Kay Kohlhaw wäre schon froh, wenn junge Menschen mit Blut im Stuhl zum Arzt gingen, anstatt ihre Symptome abzutun. Beim Screening plädiert er für ein gesundes Augenmaß, etwa mit Blick auf die Vererbbarkeit von Darmkrebs: „Wenn mehrere Verwandte daran erkrankt sind, sollte man ruhig auch schon früher zu einem Screening gehen“, so der Arzt. „Es gibt eine genetische Veranlagung, die ein Grund für eine frühe Vorsorge ist und sein muss.“
Besondere Regelungen und entsprechend frühere Darmspiegelungen sind in Deutschland zudem schon in den offiziellen Darmkrebs-Leitlinien der Krebs-Fachgesellschaften empfohlen – etwa, wenn Mutter oder Vater an Darmkrebs erkrankt sind oder wenn man selbst bestimmte Vorerkrankungen hat, die den Krebs begünstigen.
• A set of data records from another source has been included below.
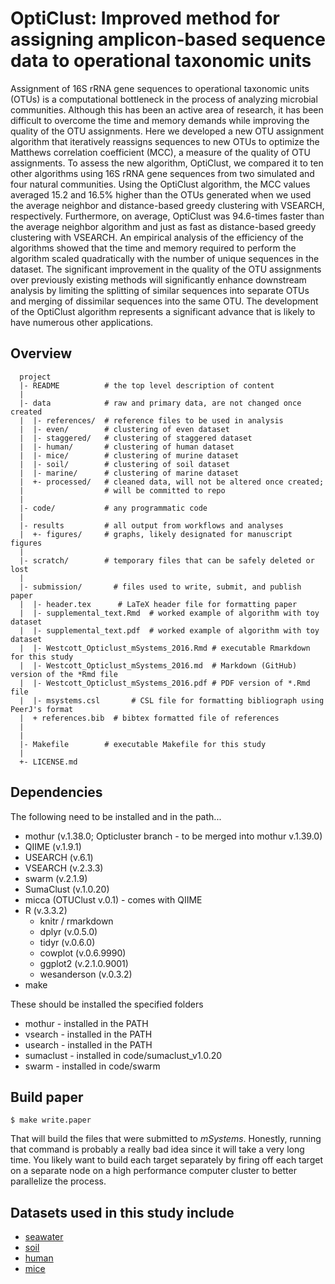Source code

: OptiClust: Improved method for assigning amplicon-based sequence data to operational taxonomic units
=======

Assignment of 16S rRNA gene sequences to operational taxonomic units (OTUs) is a computational bottleneck in the process of analyzing microbial communities. Although this has been an active area of research, it has been difficult to overcome the time and memory demands while improving the quality of the OTU assignments. Here we developed a new OTU assignment algorithm that iteratively reassigns sequences to new OTUs to optimize the Matthews correlation coefficient (MCC), a measure of the quality of OTU assignments. To assess the new algorithm, OptiClust, we compared it to ten other algorithms using 16S rRNA gene sequences from two simulated and four natural communities. Using the OptiClust algorithm, the MCC values averaged 15.2 and 16.5% higher than the OTUs generated when we used the average neighbor and distance-based greedy clustering with VSEARCH, respectively. Furthermore, on average, OptiClust was 94.6-times faster than the average neighbor algorithm and just as fast as distance-based greedy clustering with VSEARCH. An empirical analysis of the efficiency of the algorithms showed that the time and memory required to perform the algorithm scaled quadratically with the number of unique sequences in the dataset. The significant improvement in the quality of the OTU assignments over previously existing methods will significantly enhance downstream analysis by limiting the splitting of similar sequences into separate OTUs and merging of dissimilar sequences into the same OTU. The development of the OptiClust algorithm represents a significant advance that is likely to have numerous other applications.



Overview
--------

	  project
	  |- README          # the top level description of content
	  |
	  |- data            # raw and primary data, are not changed once created
	  |  |- references/  # reference files to be used in analysis
	  |  |- even/        # clustering of even dataset
	  |  |- staggered/   # clustering of staggered dataset
	  |  |- human/       # clustering of human dataset
	  |  |- mice/        # clustering of murine dataset
	  |  |- soil/        # clustering of soil dataset
	  |  |- marine/      # clustering of marine dataset
	  |  +- processed/   # cleaned data, will not be altered once created;
	  |                  # will be committed to repo
	  |
	  |- code/           # any programmatic code
	  |
	  |- results         # all output from workflows and analyses
	  |  +- figures/     # graphs, likely designated for manuscript figures
	  |
	  |- scratch/        # temporary files that can be safely deleted or lost
	  |
	  |- submission/	   # files used to write, submit, and publish paper
	  |  |- header.tex      # LaTeX header file for formatting paper
	  |  |- supplemental_text.Rmd  # worked example of algorithm with toy dataset
	  |  |- supplemental_text.pdf  # worked example of algorithm with toy dataset
	  |  |- Westcott_Opticlust_mSystems_2016.Rmd # executable Rmarkdown for this study
	  |  |- Westcott_Opticlust_mSystems_2016.md  # Markdown (GitHub) version of the *Rmd file
	  |  |- Westcott_Opticlust_mSystems_2016.pdf # PDF version of *.Rmd file
	  |  |- msystems.csl       # CSL file for formatting bibliograph using PeerJ's format
	  |  + references.bib  # bibtex formatted file of references
	  |  
	  |
	  |- Makefile        # executable Makefile for this study
	  |
	  +- LICENSE.md



Dependencies
------------
The following need to be installed and in the path...
* mothur (v.1.38.0; Opticluster branch - to be merged into mothur v.1.39.0)
* QIIME (v.1.9.1)
* USEARCH (v.6.1)
* VSEARCH (v.2.3.3)
* swarm (v.2.1.9)
* SumaClust (v.1.0.20)
* micca (OTUClust v.0.1) - comes with QIIME
* R (v.3.3.2) 
    + knitr / rmarkdown
    + dplyr (v.0.5.0)
    + tidyr (v.0.6.0)
    + cowplot (v.0.6.9990)
    + ggplot2 (v.2.1.0.9001)
    + wesanderson (v.0.3.2)
* make


These should be installed the specified folders
* mothur - installed in the PATH
* vsearch - installed in the PATH
* usearch - installed in the PATH
* sumaclust - installed in code/sumaclust_v1.0.20
* swarm - installed in code/swarm



Build paper
-----------

    $ make write.paper

That will build the files that were submitted to *mSystems*. Honestly, running that command is probably a really bad idea since it will take a very long time. You likely want to build each target separately by firing off each target on a separate node on a high performance computer cluster to better parallelize the process.


Datasets used in this study include
-----------------------------------
* [seawater](http://www.ncbi.nlm.nih.gov/pmc/articles/PMC4894692/)
* [soil](https://www.ncbi.nlm.nih.gov/pubmed/27199914)
* [human](https://www.ncbi.nlm.nih.gov/pubmed/27056827)
* [mice](https://www.ncbi.nlm.nih.gov/pubmed/23793624)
Um das große Thema Darmkrebs anzupacken, bräuchte es in Deutschland also mehr Prävention im Sinne eines gesünderen Lebenswandels, eine verstärkte Teilnahme an Vorsorge-Screenings, die auch das Gesundheitssystem verkraftet, und ein besseres Auge für junge Menschen mit erhöhtem Erkrankungsrisiko.